EXERCISE AIM:
Gather up every line from the entries below that uses the word "compareAndSet".

Extracted data entries
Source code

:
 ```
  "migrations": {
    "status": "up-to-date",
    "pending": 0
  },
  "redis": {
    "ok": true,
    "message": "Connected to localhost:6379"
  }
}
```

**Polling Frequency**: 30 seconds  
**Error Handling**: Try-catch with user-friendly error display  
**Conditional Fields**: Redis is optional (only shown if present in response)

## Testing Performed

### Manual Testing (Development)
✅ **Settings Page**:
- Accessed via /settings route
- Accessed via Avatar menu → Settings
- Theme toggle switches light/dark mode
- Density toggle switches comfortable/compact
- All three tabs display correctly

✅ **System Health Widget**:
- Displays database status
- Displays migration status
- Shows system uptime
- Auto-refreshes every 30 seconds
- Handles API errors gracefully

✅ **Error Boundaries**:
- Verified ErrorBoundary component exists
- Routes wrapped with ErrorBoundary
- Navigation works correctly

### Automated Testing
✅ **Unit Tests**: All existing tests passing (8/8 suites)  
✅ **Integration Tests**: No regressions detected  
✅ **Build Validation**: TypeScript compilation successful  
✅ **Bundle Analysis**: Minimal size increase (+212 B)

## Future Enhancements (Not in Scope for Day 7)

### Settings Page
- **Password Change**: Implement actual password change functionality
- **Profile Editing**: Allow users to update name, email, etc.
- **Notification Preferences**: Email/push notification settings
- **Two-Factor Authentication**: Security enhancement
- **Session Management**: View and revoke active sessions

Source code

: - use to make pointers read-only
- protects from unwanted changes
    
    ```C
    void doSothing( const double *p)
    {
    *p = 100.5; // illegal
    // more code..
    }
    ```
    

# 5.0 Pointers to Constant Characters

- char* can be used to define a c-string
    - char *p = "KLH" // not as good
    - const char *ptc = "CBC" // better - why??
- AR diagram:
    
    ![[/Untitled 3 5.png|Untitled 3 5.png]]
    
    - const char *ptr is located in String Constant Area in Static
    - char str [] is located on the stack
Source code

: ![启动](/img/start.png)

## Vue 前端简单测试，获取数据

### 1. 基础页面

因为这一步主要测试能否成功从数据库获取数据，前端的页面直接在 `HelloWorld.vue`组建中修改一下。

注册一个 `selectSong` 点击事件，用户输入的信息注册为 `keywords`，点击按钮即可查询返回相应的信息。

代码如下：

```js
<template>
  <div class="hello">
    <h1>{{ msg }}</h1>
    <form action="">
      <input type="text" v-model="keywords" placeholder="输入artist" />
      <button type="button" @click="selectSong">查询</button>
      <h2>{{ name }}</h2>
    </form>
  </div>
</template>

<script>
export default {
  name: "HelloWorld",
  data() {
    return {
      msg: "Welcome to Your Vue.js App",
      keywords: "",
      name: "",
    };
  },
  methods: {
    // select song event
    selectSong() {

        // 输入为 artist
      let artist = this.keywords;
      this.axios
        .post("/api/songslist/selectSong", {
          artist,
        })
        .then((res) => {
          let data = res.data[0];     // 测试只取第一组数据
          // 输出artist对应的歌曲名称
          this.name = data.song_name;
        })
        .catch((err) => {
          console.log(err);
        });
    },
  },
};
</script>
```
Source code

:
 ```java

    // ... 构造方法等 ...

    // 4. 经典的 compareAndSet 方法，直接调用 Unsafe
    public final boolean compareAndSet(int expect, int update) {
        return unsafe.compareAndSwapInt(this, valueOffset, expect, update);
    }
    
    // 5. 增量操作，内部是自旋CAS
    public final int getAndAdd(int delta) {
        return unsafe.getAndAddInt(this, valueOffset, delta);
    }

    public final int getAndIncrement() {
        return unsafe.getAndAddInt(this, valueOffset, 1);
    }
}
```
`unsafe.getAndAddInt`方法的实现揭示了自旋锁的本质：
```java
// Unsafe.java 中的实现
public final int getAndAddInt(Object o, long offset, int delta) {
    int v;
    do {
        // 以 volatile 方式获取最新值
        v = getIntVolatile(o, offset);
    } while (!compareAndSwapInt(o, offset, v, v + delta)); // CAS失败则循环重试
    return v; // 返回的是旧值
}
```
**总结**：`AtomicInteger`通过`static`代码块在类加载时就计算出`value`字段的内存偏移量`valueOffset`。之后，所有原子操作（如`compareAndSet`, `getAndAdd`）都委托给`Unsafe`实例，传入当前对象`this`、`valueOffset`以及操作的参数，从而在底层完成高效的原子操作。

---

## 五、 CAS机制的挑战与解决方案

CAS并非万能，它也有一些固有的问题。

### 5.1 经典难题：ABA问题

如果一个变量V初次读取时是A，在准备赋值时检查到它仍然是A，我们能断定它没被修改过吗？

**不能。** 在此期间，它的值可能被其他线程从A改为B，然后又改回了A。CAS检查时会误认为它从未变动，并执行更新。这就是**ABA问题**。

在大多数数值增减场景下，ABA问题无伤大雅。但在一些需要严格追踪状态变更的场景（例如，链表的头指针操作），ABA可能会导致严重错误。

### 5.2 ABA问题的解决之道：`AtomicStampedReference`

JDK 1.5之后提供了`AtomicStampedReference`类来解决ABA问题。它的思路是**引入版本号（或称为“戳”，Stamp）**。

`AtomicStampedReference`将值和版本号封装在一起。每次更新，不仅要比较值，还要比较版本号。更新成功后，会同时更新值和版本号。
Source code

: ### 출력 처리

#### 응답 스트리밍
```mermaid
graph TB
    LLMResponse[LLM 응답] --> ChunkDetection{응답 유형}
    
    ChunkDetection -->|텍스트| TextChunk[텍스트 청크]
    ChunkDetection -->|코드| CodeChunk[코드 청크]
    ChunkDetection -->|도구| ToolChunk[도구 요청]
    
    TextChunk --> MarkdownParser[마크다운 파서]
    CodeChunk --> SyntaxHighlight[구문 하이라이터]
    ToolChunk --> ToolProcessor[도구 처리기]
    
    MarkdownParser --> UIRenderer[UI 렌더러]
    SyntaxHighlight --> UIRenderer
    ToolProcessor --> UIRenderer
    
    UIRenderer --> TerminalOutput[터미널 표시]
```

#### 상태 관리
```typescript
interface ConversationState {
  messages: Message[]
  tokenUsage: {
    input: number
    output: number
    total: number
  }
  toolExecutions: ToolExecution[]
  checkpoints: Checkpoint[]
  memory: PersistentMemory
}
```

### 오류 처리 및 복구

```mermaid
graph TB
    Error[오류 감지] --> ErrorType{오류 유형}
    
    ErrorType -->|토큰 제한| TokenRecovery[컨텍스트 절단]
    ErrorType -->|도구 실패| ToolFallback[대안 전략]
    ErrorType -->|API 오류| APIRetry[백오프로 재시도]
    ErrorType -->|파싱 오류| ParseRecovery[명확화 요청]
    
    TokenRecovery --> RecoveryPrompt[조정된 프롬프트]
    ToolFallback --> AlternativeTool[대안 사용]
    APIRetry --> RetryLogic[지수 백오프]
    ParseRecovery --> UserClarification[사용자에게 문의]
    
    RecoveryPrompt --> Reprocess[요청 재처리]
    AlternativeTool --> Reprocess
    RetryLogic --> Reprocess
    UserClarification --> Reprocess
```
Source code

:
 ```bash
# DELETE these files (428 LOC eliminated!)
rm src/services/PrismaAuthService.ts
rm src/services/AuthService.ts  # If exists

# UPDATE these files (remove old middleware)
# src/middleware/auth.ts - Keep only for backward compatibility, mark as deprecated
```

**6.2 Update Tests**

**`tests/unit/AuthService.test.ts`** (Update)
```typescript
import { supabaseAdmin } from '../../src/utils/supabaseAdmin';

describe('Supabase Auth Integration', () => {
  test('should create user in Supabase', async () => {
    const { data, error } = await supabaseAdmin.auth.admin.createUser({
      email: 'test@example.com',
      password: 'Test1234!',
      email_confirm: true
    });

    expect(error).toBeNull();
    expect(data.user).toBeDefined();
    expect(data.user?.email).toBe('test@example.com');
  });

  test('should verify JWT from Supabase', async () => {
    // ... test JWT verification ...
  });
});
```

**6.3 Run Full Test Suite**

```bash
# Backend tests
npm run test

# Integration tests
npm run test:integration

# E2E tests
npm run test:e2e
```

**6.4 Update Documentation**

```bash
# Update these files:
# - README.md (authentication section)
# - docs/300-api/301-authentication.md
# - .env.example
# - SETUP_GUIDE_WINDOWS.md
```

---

TASK RESPONSE:
    // 4. 经典的 compareAndSet 方法，直接调用 Unsafe
    public final boolean compareAndSet(int expect, int update) {
**总结**：`AtomicInteger`通过`static`代码块在类加载时就计算出`value`字段的内存偏移量`valueOffset`。之后，所有原子操作（如`compareAndSet`, `getAndAdd`）都委托给`Unsafe`实例，传入当前对象`this`、`valueOffset`以及操作的参数，从而在底层完成高效的原子操作。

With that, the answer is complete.